Popular Downtown beer bar to close; rib restaurant to open in its place

Everyone,

I’ve just received some shocking news.  I’ve learned that Downtown beer bar The Flying Saucer will soon close its doors.  Owner Shannon Wynne has plans to remodel it and reopen it as a restaurant called the Second Street Rib Shack.

“There’s lots of good food in Downtown Memphis,” said Wynne.  “There are several chicken and waffles restaurants.  There are sushi places.  There’s even a steakhouse that opened on Union last year.  But one thing you can’t find anywhere in Downtown Memphis is ribs.  So I want to open up a restaurant that introduces Memphis’ residents and its tourists to really good barbecue ribs.”  The restaurant will also have other items on the menu that are hard to find elsewhere Downtown, such as mozzarella sticks and buffalo chicken tenders.

Wynne hopes that the new restaurant will “attract a different clientele” than what he currently has as the Flying Saucer.  Industry analysts describe the current Saucer patrons as “people who spend a considerable amount of disposable income on food and beverages.”  Looks like Wynne will aim for some other type of crowd with the new restaurant.
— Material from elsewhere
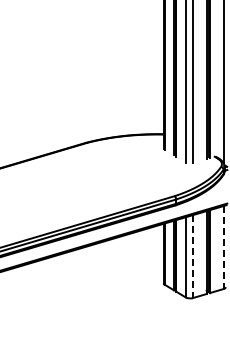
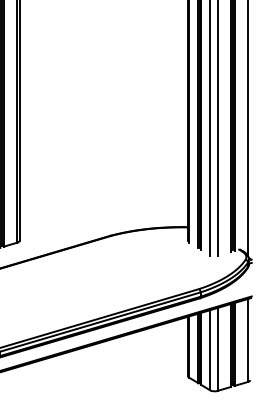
line: (223, 247) -> (247, 340), dashed -> solid
line: (193, 256) -> (217, 349), dashed -> solid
When asked if he thought the current Flying Saucer regulars would be upset with the closing of their beloved bar, Wynne said with a smirk, “They’ll get over it.  A few months from now, they’ll be saying, ‘We miss the Saucer’s happy hour, but we love the Rib Shack’s food.’  And besides, if the new place doesn’t work out, I can always change it back to the Flying Saucer and the regulars will all come back like nothing ever happened.”

Wynne does want to give regulars time to have one last beer at the Saucer, so he is keeping the place open until Wednesday, April 2.  “That will give those with plates on the wall time to retrieve them and take them home,” he said.  However, plate-holders may be disappointed, because many of the plates have been stolen off the walls already.  Other items including sofa cushions, billiard balls, and one LCD TV have disappeared as well.

The new restaurant is set to open June 1, or possibly months later if there are construction delays.  Reports are that $600,000 will be spent on extensive remodeling, and that in the end, the new restaurant will look almost exactly like the old Flying Saucer, but with ribs on checkered-tablecloth tables.

And that’s the news for today, April 1, 2008.